Nel panorama politico attuale, il ruolo di leader-fondatore non candidato alla presidenza del consiglio, di Grillo è molto simile a quello di Silvio Berlusconi in Forza Italia. Non stupisce pertanto che lo stesso Berlusconi si sia detto interessato alla proposta di proporzionale avanzata nei giorni scorsi dai 5 stelle.
Il proporzionale è infatti un sistema che porta solitamente a governi di coalizione, in cui sono i leader dei partiti a decidere, in base ai risultati elettorali, chi dovrà guidare il governo. Era questa la prassi fino all’entrata in campo dello stesso Berlusconi, quando si è presa l’abitudine d’indicare in anticipo, con tanto di nome sulla scheda elettorale, il candidato premier.
L’altro modello è quello del Pd di Matteo Renzi, in cui chi vince le primarie diventa segretario ed è automaticamente candidato alla Presidenza del consiglio. Su quest’ultimo modello è stato disegnato l’Italicum: un sistema elettorale che attraverso un ampio premio di maggioranza assicura al partito che vince di andare al governo col suo candidato premier.
In questo modo il capo del governo non deve temere il capo del partito, mentre nel caso di Forza Italia e dei 5 stelle è chiaro che l’eventuale primo ministro dovrebbe rispondere del suo operato al leader-fondatore (così come pare abbia fatto la sindaca di Roma nel dire no alle olimpiadi).

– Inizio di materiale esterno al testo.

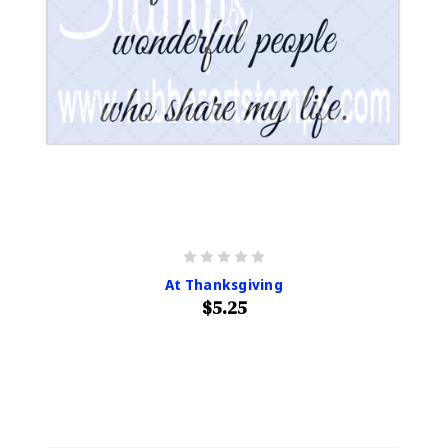
At Thanksgiving
$5.25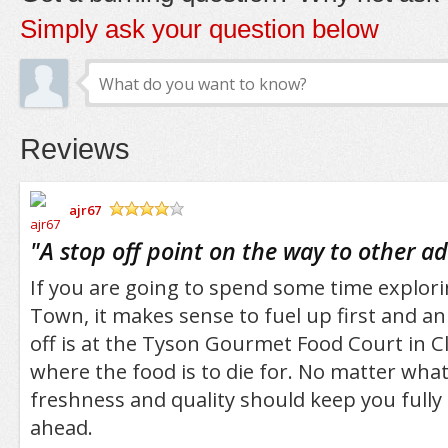
Simply ask your question below
Reviews
ajr67
/5
"
A stop off point on the way to other a
If you are going to spend some time explo
Town, it makes sense to fuel up first and an 
off is at the Tyson Gourmet Food Court in 
where the food is to die for. No matter wha
freshness and quality should keep you fully 
ahead.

Entrambi i modelli sono legittimi. Quello incarnato da Matteo Renzi è però indissolubilmente legato all’approvazione della riforma costituzionale e, soprattutto, al premio di maggioranza per il partito previsto dall’Italicum.
Per Renzi la vittoria del no al referendum non sarebbe un dramma, ma se dovesse cedere sulla legge elettorale perderebbe la possibilità di rimarcare la differenza fra lui e gli altri candidati premier: non potrebbe dire “io rispondo solo agli italiani mentre gli altri rispondono al loro capo-partito”.